Flat BB press 5x5, 3x3, singles, etc
Close grip Incline press 4-5x8-12
Pendlay Row 5x5
Chest Support row 4-5x8-12
face pull, Pushdown, hammer curl, lateral raise 3x12-15 in circuit just to catch a pump

B1) Lower Body

A2)
Standing OHP 5x5, 3x3,
Weighted Chins 5x5
Power Shrug 3-5x5-12
DB extensions or EZ curl extensions 3-5x8-12
Lateral raises, Pinwheel Curls, Broomstick Dislocates 3x12-15 in circuit for a pump.

B2) Lower body

I alternate through these training M/W/F or M/T/TH/S depending on recovery.
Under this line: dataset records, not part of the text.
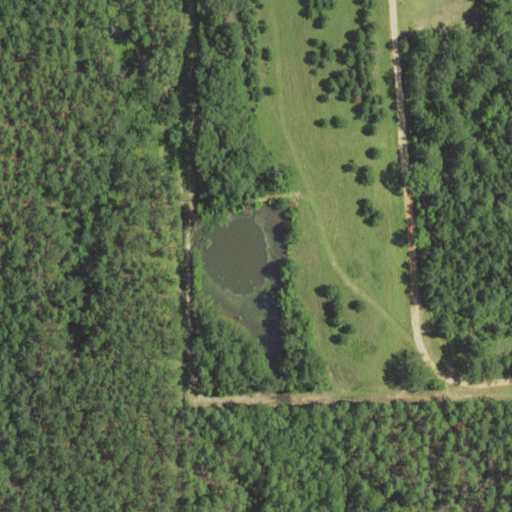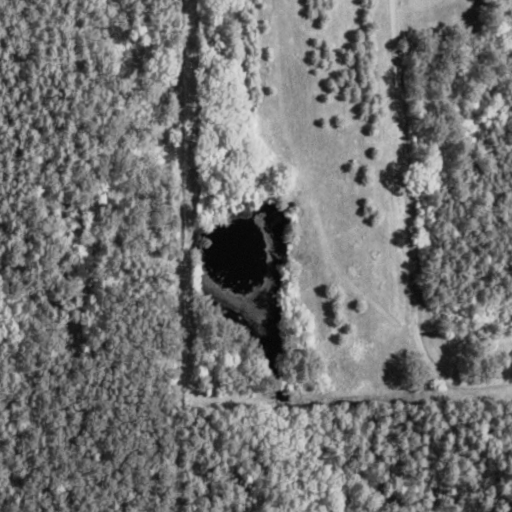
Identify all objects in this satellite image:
road: (413, 225)
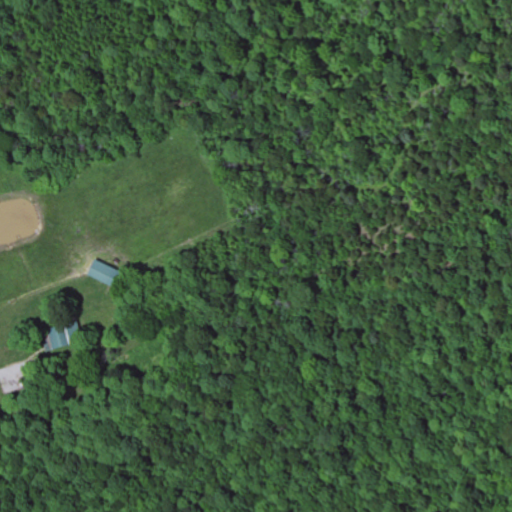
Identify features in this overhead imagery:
building: (107, 274)
building: (66, 336)
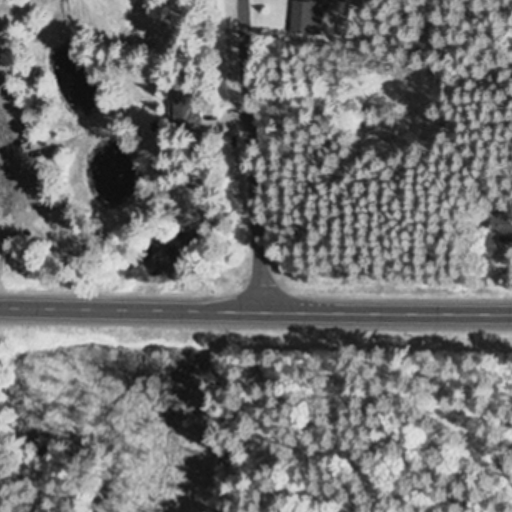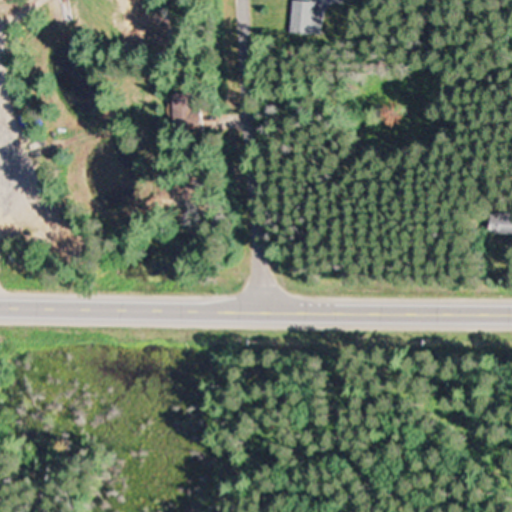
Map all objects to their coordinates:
building: (302, 17)
road: (257, 152)
road: (255, 305)
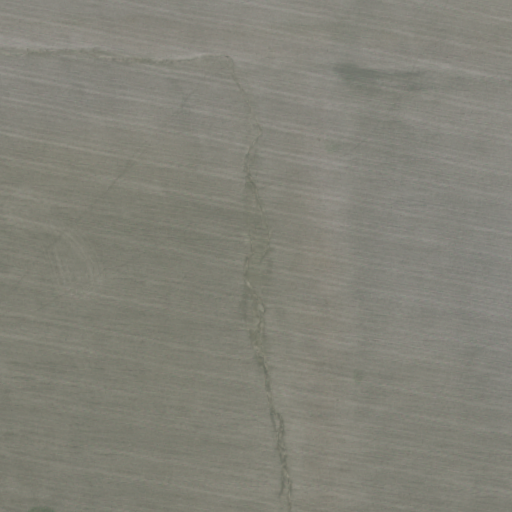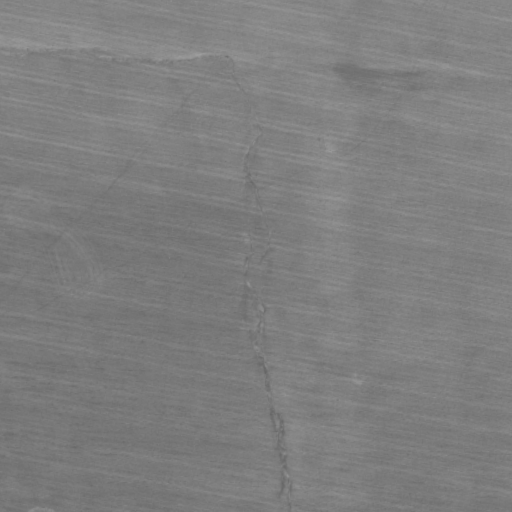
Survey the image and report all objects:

This has really been working out for me well with added strength and size.
 
Nice.

I like pairing body parts by plane of motion.

A1) Horizontal Push/Pull

Flat BB press 5x5, 3x3, singles, etc
Close grip Incline press 4-5x8-12
Pendlay Row 5x5
Chest Support row 4-5x8-12
face pull, Pushdown, hammer curl, lateral raise 3x12-15 in circuit just to catch a pump

B1) Lower Body

A2)
Standing OHP 5x5, 3x3,
Weighted Chins 5x5
Power Shrug 3-5x5-12
DB extensions or EZ curl extensions 3-5x8-12
Lateral raises, Pinwheel Curls, Broomstick Dislocates 3x12-15 in circuit for a pump.

B2) Lower body

I alternate through these training M/W/F or M/T/TH/S depending on recovery. This has really been working out for me well with added strength and size.

Looks great! How does the inclined Close Grip press work for you? I'm currently on the WESTSIDE Training as I told you and thinking about adding it to the rotation.
 
Looks great! How does the inclined Close Grip press work for you? I'm currently on the WESTSIDE Training as I told you and thinking about adding it to the rotation.

Have you ever done these? I know you are long limbed too. I am stoping the bar at about chin level. It would be pointless to take it any lower imo.

I've only trained them three times now. I switched out JM presses for these. So far so good. I will use them as an them as an accessory lift until I stall. I plan on keeping the rep range high(er) for these.

They a tri killer and they pump my upper chest even more so than incline DB presses. I've actually read in a few places that these are one of the best upper chest builders around. If you are into that sort of thing. I guess that is a different thread though:biggrin:
 
Have you ever done these? I know you are long limbed too. I am stoping the bar at about chin level. It would be pointless to take it any lower imo.

I've only trained them three times now. I switched out JM presses for these. So far so good. I will use them as an them as an accessory lift until I stall. I plan on keeping the rep range high(er) for these.

They a tri killer and they pump my upper chest even more so than incline DB presses. I've actually read in a few places that these are one of the best upper chest builders around. If you are into that sort of thing. I guess that is a different thread though:biggrin:

Yeah that makes sense, according to Charles Poliquin this is the most acurate exercise to measure someones upper body strength and he uses it on his structural balance tests.

I will be doing it the same way, as an assistance movement on Max effort day but on the 5-8 rep-range. Cool shit!